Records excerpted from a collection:
****************

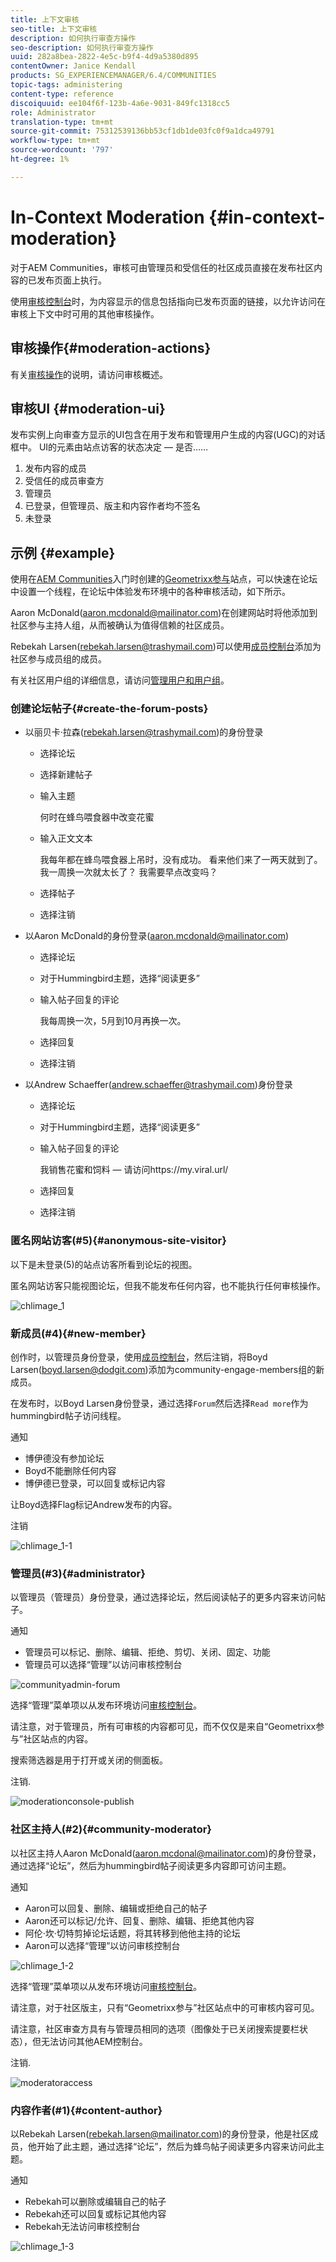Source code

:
 ```yaml
---
title: 上下文审核
seo-title: 上下文审核
description: 如何执行审查方操作
seo-description: 如何执行审查方操作
uuid: 282a8bea-2822-4e5c-b9f4-4d9a5380d895
contentOwner: Janice Kendall
products: SG_EXPERIENCEMANAGER/6.4/COMMUNITIES
topic-tags: administering
content-type: reference
discoiquuid: ee104f6f-123b-4a6e-9031-849fc1318cc5
role: Administrator
translation-type: tm+mt
source-git-commit: 75312539136bb53cf1db1de03fc0f9a1dca49791
workflow-type: tm+mt
source-wordcount: '797'
ht-degree: 1%

---
```



# In-Context Moderation {#in-context-moderation}

对于AEM Communities，审核可由管理员和受信任的社区成员直接在发布社区内容的已发布页面上执行。

使用[审核控制台](moderation.md)时，为内容显示的信息包括指向已发布页面的链接，以允许访问在审核上下文中时可用的其他审核操作。

## 审核操作{#moderation-actions}

有关[审核操作](moderate-ugc.md#moderation-actions)的说明，请访问审核概述。

## 审核UI {#moderation-ui}

发布实例上向审查方显示的UI包含在用于发布和管理用户生成的内容(UGC)的对话框中。 UI的元素由站点访客的状态决定 — 是否……

1. 发布内容的成员
1. 受信任的成员审查方
1. 管理员
1. 已登录，但管理员、版主和内容作者均不签名
1. 未登录

## 示例 {#example}

使用在[AEM Communities](getting-started.md)入门时创建的[Geometrixx参与](http://localhost:4503/content/sites/engage/en.html)站点，可以快速在论坛中设置一个线程，在论坛中体验发布环境中的各种审核活动，如下所示。

Aaron McDonald(aaron.mcdonald@mailinator.com)在创建网站时将他添加到社区参与主持人组，从而被确认为值得信赖的社区成员。

Rebekah Larsen(rebekah.larsen@trashymail.com)可以使用[成员控制台](members.md)添加为社区参与成员组的成员。

有关社区用户组的详细信息，请访问[管理用户和用户组](users.md)。

### 创建论坛帖子{#create-the-forum-posts}

* 以丽贝卡·拉森(rebekah.larsen@trashymail.com)的身份登录

   * 选择论坛
   * 选择新建帖子
   * 输入主题

      何时在蜂鸟喂食器中改变花蜜

   * 输入正文文本

      我每年都在蜂鸟喂食器上吊时，没有成功。 看来他们来了一两天就到了。 我一周换一次就太长了？ 我需要早点改变吗？
   * 选择帖子
   * 选择注销

* 以Aaron McDonald的身份登录(aaron.mcdonald@mailinator.com)

   * 选择论坛
   * 对于Hummingbird主题，选择“阅读更多”
   * 输入帖子回复的评论

      我每周换一次，5月到10月再换一次。

   * 选择回复
   * 选择注销

* 以Andrew Schaeffer(andrew.schaeffer@trashymail.com)身份登录

   * 选择论坛
   * 对于Hummingbird主题，选择“阅读更多”
   * 输入帖子回复的评论

      我销售花蜜和饲料 — 请访问https://my.viral.url/

   * 选择回复
   * 选择注销

### 匿名网站访客(#5){#anonymous-site-visitor}

以下是未登录(5)的站点访客所看到论坛的视图。

匿名网站访客只能视图论坛，但我不能发布任何内容，也不能执行任何审核操作。

![chlimage_1](assets/chlimage_1.png)

### 新成员(#4){#new-member}

创作时，以管理员身份登录，使用[成员控制台](members.md)，然后注销，将Boyd Larsen(boyd.larsen@dodgit.com)添加为community-engage-members组的新成员。

在发布时，以Boyd Larsen身份登录，通过选择`Forum`然后选择`Read more`作为hummingbird帖子访问线程。

通知

* 博伊德没有参加论坛
* Boyd不能删除任何内容
* 博伊德已登录，可以回复或标记内容

让Boyd选择Flag标记Andrew发布的内容。

注销

![chlimage_1-1](assets/chlimage_1-1.png)

### 管理员(#3){#administrator}

以管理员（管理员）身份登录，通过选择论坛，然后阅读帖子的更多内容来访问帖子。

通知

* 管理员可以标记、删除、编辑、拒绝、剪切、关闭、固定、功能
* 管理员可以选择“管理”以访问审核控制台

![communityadmin-forum](assets/communityadmin-forum.png)

选择“管理”菜单项以从发布环境访问[审核控制台](moderation.md)。

请注意，对于管理员，所有可审核的内容都可见，而不仅仅是来自“Geometrixx参与”社区站点的内容。

搜索筛选器是用于打开或关闭的侧面板。

注销.

![moderationconsole-publish](assets/moderationconsole-publish.png)

### 社区主持人(#2){#community-moderator}

以社区主持人Aaron McDonald(aaron.mcdonal@mailinator.com)的身份登录，通过选择“论坛”，然后为hummingbird帖子阅读更多内容即可访问主题。

通知

* Aaron可以回复、删除、编辑或拒绝自己的帖子
* Aaron还可以标记/允许、回复、删除、编辑、拒绝其他内容
* 阿伦·坎·切特剪掉论坛话题，将其转移到他他主持的论坛
* Aaron可以选择“管理”以访问审核控制台

![chlimage_1-2](assets/chlimage_1-2.png)

选择“管理”菜单项以从发布环境访问[审核控制台](moderation.md)。

请注意，对于社区版主，只有“Geometrixx参与”社区站点中的可审核内容可见。

请注意，社区审查方具有与管理员相同的选项（图像处于已关闭搜索提要栏状态），但无法访问其他AEM控制台。

注销.

![moderatoraccess](assets/moderatoraccess.png)

### 内容作者(#1){#content-author}

以Rebekah Larsen(rebekah.larsen@mailinator.com)的身份登录，他是社区成员，他开始了此主题，通过选择“论坛”，然后为蜂鸟帖子阅读更多内容来访问此主题。

通知

* Rebekah可以删除或编辑自己的帖子
* Rebekah还可以回复或标记其他内容
* Rebekah无法访问审核控制台

![chlimage_1-3](assets/chlimage_1-3.png)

****************

> **EXERCISE GOAL**
Pictures aside, repeat every entry exactly as written.

> **TASK RESULT**
Source code

:
 ```yaml
---
title: 上下文审核
seo-title: 上下文审核
description: 如何执行审查方操作
seo-description: 如何执行审查方操作
uuid: 282a8bea-2822-4e5c-b9f4-4d9a5380d895
contentOwner: Janice Kendall
products: SG_EXPERIENCEMANAGER/6.4/COMMUNITIES
topic-tags: administering
content-type: reference
discoiquuid: ee104f6f-123b-4a6e-9031-849fc1318cc5
role: Administrator
translation-type: tm+mt
source-git-commit: 75312539136bb53cf1db1de03fc0f9a1dca49791
workflow-type: tm+mt
source-wordcount: '797'
ht-degree: 1%

---
```



# In-Context Moderation {#in-context-moderation}

对于AEM Communities，审核可由管理员和受信任的社区成员直接在发布社区内容的已发布页面上执行。

使用[审核控制台](moderation.md)时，为内容显示的信息包括指向已发布页面的链接，以允许访问在审核上下文中时可用的其他审核操作。

## 审核操作{#moderation-actions}

有关[审核操作](moderate-ugc.md#moderation-actions)的说明，请访问审核概述。

## 审核UI {#moderation-ui}

发布实例上向审查方显示的UI包含在用于发布和管理用户生成的内容(UGC)的对话框中。 UI的元素由站点访客的状态决定 — 是否……

1. 发布内容的成员
1. 受信任的成员审查方
1. 管理员
1. 已登录，但管理员、版主和内容作者均不签名
1. 未登录

## 示例 {#example}

使用在[AEM Communities](getting-started.md)入门时创建的[Geometrixx参与](http://localhost:4503/content/sites/engage/en.html)站点，可以快速在论坛中设置一个线程，在论坛中体验发布环境中的各种审核活动，如下所示。

Aaron McDonald(aaron.mcdonald@mailinator.com)在创建网站时将他添加到社区参与主持人组，从而被确认为值得信赖的社区成员。

Rebekah Larsen(rebekah.larsen@trashymail.com)可以使用[成员控制台](members.md)添加为社区参与成员组的成员。

有关社区用户组的详细信息，请访问[管理用户和用户组](users.md)。

### 创建论坛帖子{#create-the-forum-posts}

* 以丽贝卡·拉森(rebekah.larsen@trashymail.com)的身份登录

   * 选择论坛
   * 选择新建帖子
   * 输入主题

      何时在蜂鸟喂食器中改变花蜜

   * 输入正文文本

      我每年都在蜂鸟喂食器上吊时，没有成功。 看来他们来了一两天就到了。 我一周换一次就太长了？ 我需要早点改变吗？
   * 选择帖子
   * 选择注销

* 以Aaron McDonald的身份登录(aaron.mcdonald@mailinator.com)

   * 选择论坛
   * 对于Hummingbird主题，选择“阅读更多”
   * 输入帖子回复的评论

      我每周换一次，5月到10月再换一次。

   * 选择回复
   * 选择注销

* 以Andrew Schaeffer(andrew.schaeffer@trashymail.com)身份登录

   * 选择论坛
   * 对于Hummingbird主题，选择“阅读更多”
   * 输入帖子回复的评论

      我销售花蜜和饲料 — 请访问https://my.viral.url/

   * 选择回复
   * 选择注销

### 匿名网站访客(#5){#anonymous-site-visitor}

以下是未登录(5)的站点访客所看到论坛的视图。

匿名网站访客只能视图论坛，但我不能发布任何内容，也不能执行任何审核操作。

![chlimage_1](assets/chlimage_1.png)

### 新成员(#4){#new-member}

创作时，以管理员身份登录，使用[成员控制台](members.md)，然后注销，将Boyd Larsen(boyd.larsen@dodgit.com)添加为community-engage-members组的新成员。

在发布时，以Boyd Larsen身份登录，通过选择`Forum`然后选择`Read more`作为hummingbird帖子访问线程。

通知

* 博伊德没有参加论坛
* Boyd不能删除任何内容
* 博伊德已登录，可以回复或标记内容

让Boyd选择Flag标记Andrew发布的内容。

注销

![chlimage_1-1](assets/chlimage_1-1.png)

### 管理员(#3){#administrator}

以管理员（管理员）身份登录，通过选择论坛，然后阅读帖子的更多内容来访问帖子。

通知

* 管理员可以标记、删除、编辑、拒绝、剪切、关闭、固定、功能
* 管理员可以选择“管理”以访问审核控制台

![communityadmin-forum](assets/communityadmin-forum.png)

选择“管理”菜单项以从发布环境访问[审核控制台](moderation.md)。

请注意，对于管理员，所有可审核的内容都可见，而不仅仅是来自“Geometrixx参与”社区站点的内容。

搜索筛选器是用于打开或关闭的侧面板。

注销.

![moderationconsole-publish](assets/moderationconsole-publish.png)

### 社区主持人(#2){#community-moderator}

以社区主持人Aaron McDonald(aaron.mcdonal@mailinator.com)的身份登录，通过选择“论坛”，然后为hummingbird帖子阅读更多内容即可访问主题。

通知

* Aaron可以回复、删除、编辑或拒绝自己的帖子
* Aaron还可以标记/允许、回复、删除、编辑、拒绝其他内容
* 阿伦·坎·切特剪掉论坛话题，将其转移到他他主持的论坛
* Aaron可以选择“管理”以访问审核控制台

![chlimage_1-2](assets/chlimage_1-2.png)

选择“管理”菜单项以从发布环境访问[审核控制台](moderation.md)。

请注意，对于社区版主，只有“Geometrixx参与”社区站点中的可审核内容可见。

请注意，社区审查方具有与管理员相同的选项（图像处于已关闭搜索提要栏状态），但无法访问其他AEM控制台。

注销.

![moderatoraccess](assets/moderatoraccess.png)

### 内容作者(#1){#content-author}

以Rebekah Larsen(rebekah.larsen@mailinator.com)的身份登录，他是社区成员，他开始了此主题，通过选择“论坛”，然后为蜂鸟帖子阅读更多内容来访问此主题。

通知

* Rebekah可以删除或编辑自己的帖子
* Rebekah还可以回复或标记其他内容
* Rebekah无法访问审核控制台

![chlimage_1-3](assets/chlimage_1-3.png)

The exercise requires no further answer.